= William Harrison (physician) =

American physician

William Floyd Nathaniel Harrison (September 8, 1935 - September 24, 2010) was an American obstetrician who delivered 6,000 babies and then switched to abortions, performing the procedure an estimated 20,000 times in his career. He became one of the only doctors in Northwest Arkansas to provide this service to women, as other physicians stopped offering to perform abortions. His Fayetteville Women's Clinic was frequently picketed and blocked by anti-abortion protesters.

==Biography==
Harrison was born on September 8, 1935, in Faulkner County, Arkansas.
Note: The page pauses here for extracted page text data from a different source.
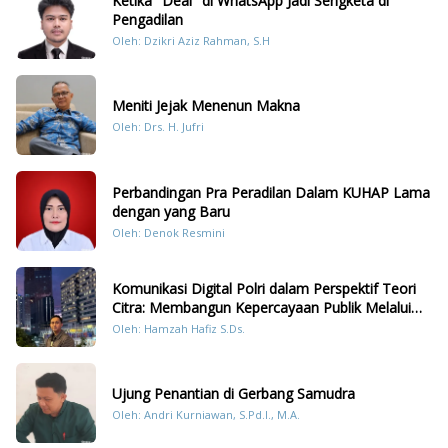
Ketika "Deal" di WhatsApp Jadi Sengketa di
Pengadilan
Oleh: Dzikri Aziz Rahman, S.H
Meniti Jejak Menenun Makna
Oleh: Drs. H. Jufri
Perbandingan Pra Peradilan Dalam KUHAP Lama
dengan yang Baru
Oleh: Denok Resmini
Komunikasi Digital Polri dalam Perspektif Teori
Citra: Membangun Kepercayaan Publik Melalui
Konten Humanis Kesiapsiagaan Bencana di
Oleh: Hamzah Hafiz S.Ds.
Sumatera
Ujung Penantian di Gerbang Samudra
Oleh: Andri Kurniawan, S.Pd.I., M.A.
His mother joked that it was inevitable that her son would become an obstetrician, after he had been born at home while his father was on the way to get a doctor to come to the house. He went to church and read through the Bible twice before reaching his teens, but was "thoroughly unimpressed with the God it described", as The New York Times stated in his obituary.

He attended the University of Central Arkansas, but received rather poor grades and enlisted in the United States Navy. After completing his military service, he enrolled in the University of Arkansas, switching his planned major from business to pre-med in order to impress the woman he would later marry. After completing his undergraduate degree, he received his medical training at the University of Arkansas for Medical Sciences, where he received his M.D. and performed his internship and residency. While at medical school in 1967, studying obstetrics, he examined a patient whom he determined was pregnant. When told she was going to have a baby, she said, "Oh, God, doctor, I was hoping it was cancer" — words that stuck with Harrison throughout his career as a physician.

The Fayetteville Women's Clinic was established in 1972. After abortion in the United States was legalized following the United States Supreme Court decision in Roe v. Wade, Harrison began offering abortion services to his patients starting in 1974, though at the time he primarily performed handled births, delivering more than 6,000 babies through his practice. As the years progressed, he started to see more women looking for an abortion and he ultimately gave up delivering babies. He wanted to provide his patients with a safe option to terminate pregnancy and started getting more patients as other doctors in Northwest Arkansas abandoned the procedure.

In data provided by NARAL Pro-Choice America in 2010, 97% of counties in Arkansas had no abortion provider. Harrison had no qualms about becoming the only abortion provider in the area and frequently spoke in public about his defense of a woman's right to reproductive choice, saying, "I have chosen to ride this tiger unquietly, raking its side with verbal spurs, swinging my hat and whooping like a cowboy". In the aftermath of Hurricane Katrina, he offered free abortions to women who had survived the disaster. In a 2005 profile in the Los Angeles Times, Harrison said that he had been encouraged by his wife to retire after undergoing surgery for a head injury, but as one of only two abortion providers in the state, he felt that "there's no one to take my place." He performed an estimated 20,000 abortions during his career.

As a physician, Harrison believed that there was a higher moral value to protect the well-being of a pregnant woman, but would not perform abortions during the third trimester of pregnancy, even in cases where the fetus is severely disabled, as infants at that stage of development are viable and can feel pain. He would send women seeking a late-term abortion to Dr. George Tiller, who ran a clinic in Wichita, Kansas, often providing gas money to women making the trip. Tiller was murdered in 2009 by an anti-abortion activist. Harrison's practice in Fayetteville was a frequent target of anti-abortion protesters and his clinic was picketed, vandalized and even firebombed over the years, in addition to the death threats he received. Harrison described the protesters as "right-wing crazies", though he facetiously welcomed them as an excellent form of advertising for prospective patients.

He stopped seeing patients a few months before his death, as leukemia made it impossible for him to practice medicine. Harrison died at age 75 on September 24, 2010. He was survived by his wife, the former Betty Waggoner, as well as by two daughters, a son and seven grandchildren.